Si discute da diversi giorni circa l’opportunità di modificare sui documenti, ad esempio i documenti legati alla scuola dei bambini, la dicitura madre o padre in favore di una più neutra dicitura “genitore”.
La proposta arriva da Camilla Seibezzi, consigliera del comune di Venezia con delega ai diritti civili, che per questa proposta è anche stata minacciata di morte, a segnalare come al solito la “civiltà” del nostro Paese in cui si reagisce con la violenza alle proposte di apertura ed inclusione sociale.

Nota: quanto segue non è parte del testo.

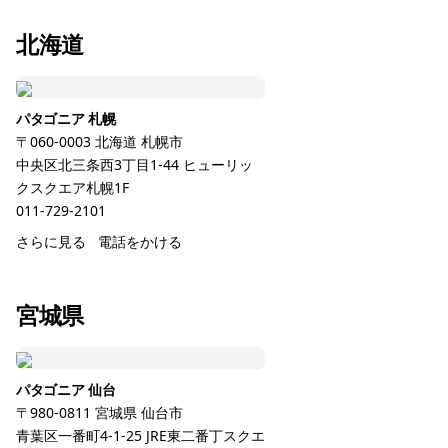
北海道
パタゴニア 札幌
〒060-0003
北海道
札幌市
中央区北三条西3丁目1-44 ヒューリッ
クスクエア札幌1F
011-729-2101
さらに見る
電話をかける
宮城県
パタゴニア 仙台
〒980-0811
宮城県
仙台市
青葉区一番町4-1-25 JRE東二番丁スクエ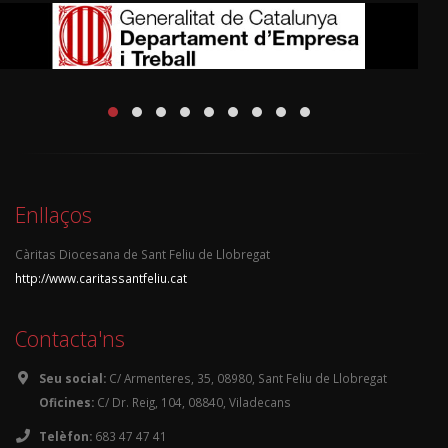
Enllaços
Càritas Diocesana de Sant Feliu de Llobregat
http://www.caritassantfeliu.cat
Contacta'ns
Seu social:
C/ Armenteres, 35, 08980, Sant Feliu de Llobregat
Oficines:
C/ Dr. Reig, 104, 08840, Viladecans
Telèfon:
683 47 47 41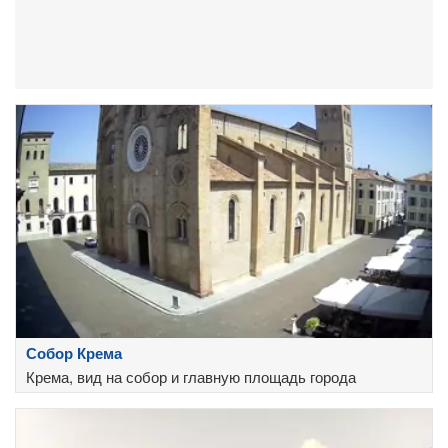
Собор Крема
Крема, вид на собор и главную площадь города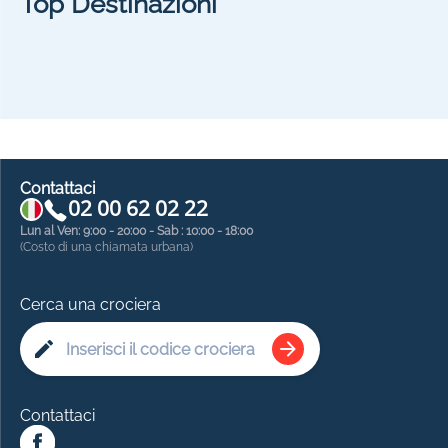
Top Destinazioni
Contattaci
02 00 62 02 22
Lun al Ven: 9:00 - 20:00 - Sab : 10:00 - 18:00
(Costo di una chiamata urbana)
Cerca una crociera
Contattaci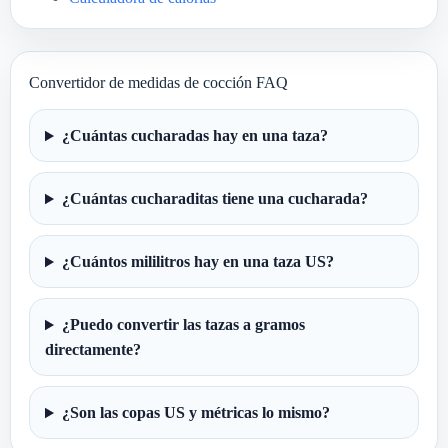
Convertidor de medidas de cocción FAQ
¿Cuántas cucharadas hay en una taza?
¿Cuántas cucharaditas tiene una cucharada?
¿Cuántos mililitros hay en una taza US?
¿Puedo convertir las tazas a gramos
directamente?
¿Son las copas US y métricas lo mismo?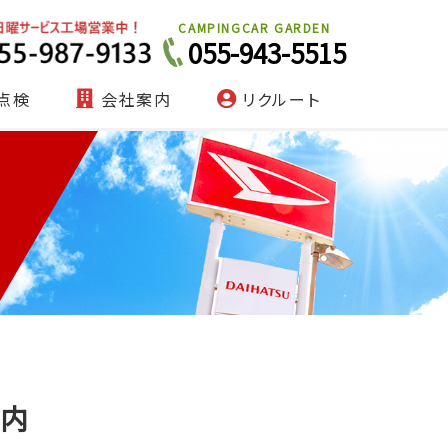
CAMPINGCAR GARDEN
055-943-5515
点検
会社案内
リクルート
案内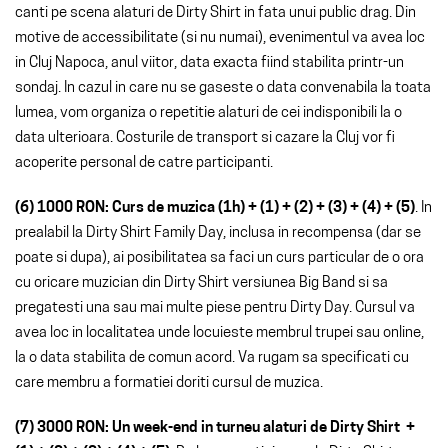
canti pe scena alaturi de Dirty Shirt in fata unui public drag. Din
motive de accessibilitate (si nu numai), evenimentul va avea loc
in Cluj Napoca, anul viitor, data exacta fiind stabilita printr-un
sondaj. In cazul in care nu se gaseste o data convenabila la toata
lumea, vom organiza o repetitie alaturi de cei indisponibili la o
data ulterioara. Costurile de transport si cazare la Cluj vor fi
acoperite personal de catre participanti.
(6) 1000 RON: Curs de muzica (1h) + (1) + (2) + (3) + (4) + (5)
. In
prealabil la Dirty Shirt Family Day, inclusa in recompensa (dar se
poate si dupa), ai posibilitatea sa faci un curs particular de o ora
cu oricare muzician din Dirty Shirt versiunea Big Band si sa
pregatesti una sau mai multe piese pentru Dirty Day. Cursul va
avea loc in localitatea unde locuieste membrul trupei sau online,
la o data stabilita de comun acord. Va rugam sa specificati cu
care membru a formatiei doriti cursul de muzica.
(7) 3000 RON: Un week-end in turneu alaturi de Dirty Shirt +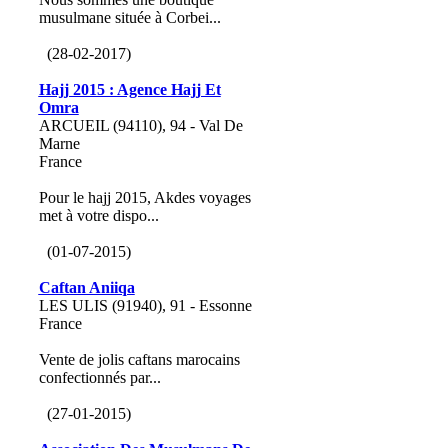
musulmane située à Corbei...
(28-02-2017)
Hajj 2015 : Agence Hajj Et
Omra
ARCUEIL (94110), 94 - Val De
Marne
France
Pour le hajj 2015, Akdes voyages
met à votre dispo...
(01-07-2015)
Caftan Aniiqa
LES ULIS (91940), 91 - Essonne
France
Vente de jolis caftans marocains
confectionnés par...
(27-01-2015)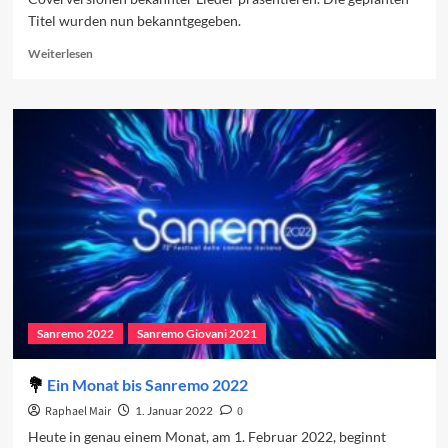
Titel wurden nun bekanntgegeben.
Read
Weiterlesen
more
about
Die
Coverversionen
2022
Sanremo 2022
Sanremo Giovani 2021
Ein Monat bis Sanremo 2022
Raphael Mair
1. Januar 2022
0
Heute in genau einem Monat, am 1. Februar 2022, beginnt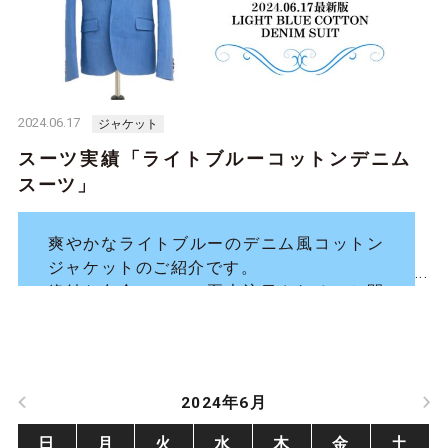
2024.06.17
ジャケット
スーツ実績「ライトブルーコットンデニム
スーツ」
爽やかなライトブルーのデニム風コットン
ジャケットのご紹介です。
絶妙な色合いでこの夏大注目されること間
違いなしです！
2024年6月
日
月
火
水
木
金
土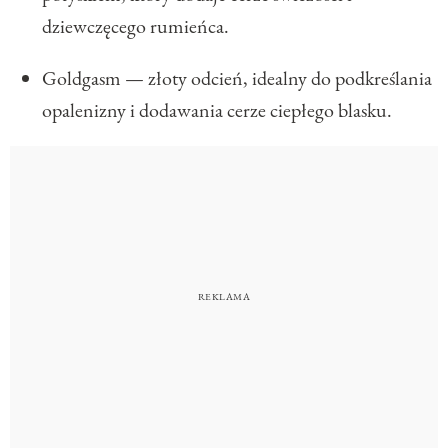
dziewczęcego rumieńca.
Goldgasm — złoty odcień, idealny do podkreślania
opalenizny i dodawania cerze ciepłego blasku.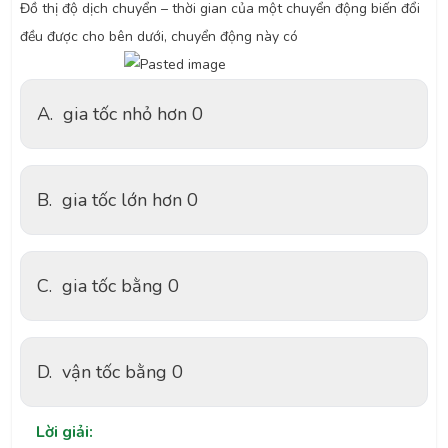
Đồ thị độ dịch chuyển – thời gian của một chuyển động biến đổi
đều được cho bên dưới, chuyển động này có
A.
gia tốc nhỏ hơn 0
B.
gia tốc lớn hơn 0
C.
gia tốc bằng 0
D.
vận tốc bằng 0
Lời giải:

L’uso di questa formula ha come vantaggio per quello che riguarda la semplificazione in certe situazioni. Ci sono infatti dei bambini che hanno due mamme, oppure dei bambini con due papà e in questi contesti comunque occorre essere in grado di offrire degli strumenti di riconoscimento, soprattutto ai bambini e di conseguenza alle famiglie stesse.
Altra cosa è invece la possibilità di inserire accanto alla dicitura genitore anche il numero 1 oppure 2. In questo caso il risultato che si viene a creare è più problematico che semplificante, perché inserisce di per sè un criterio di valore come se ci fosse un genitore che vada per primo ( il numero 1) e uno invece che arrivi subito dietro (il numero 2), andando così a creare una visione d’insieme un po’ sbilanciata, e sostanzialmente andando a complicare e non ad aiutare.
Per chi si sentisse di storcere il naso di fronte a certi provvedimenti è importante ricordare che:
- le famiglie vanno comunque tutelate e riconosciute,
- non sono in discussione la parola “madre” o “padre”, ma più semplicemente sono in discussione certi modi di pensare la famiglia, non sempre corrispondenti alla società in cui viviamo, in cui le forme di famiglia sono diverse e molteplici.
In più, Europa questa è una pratica già utilizzata da tempo. E voi unimamme, che ne pensate?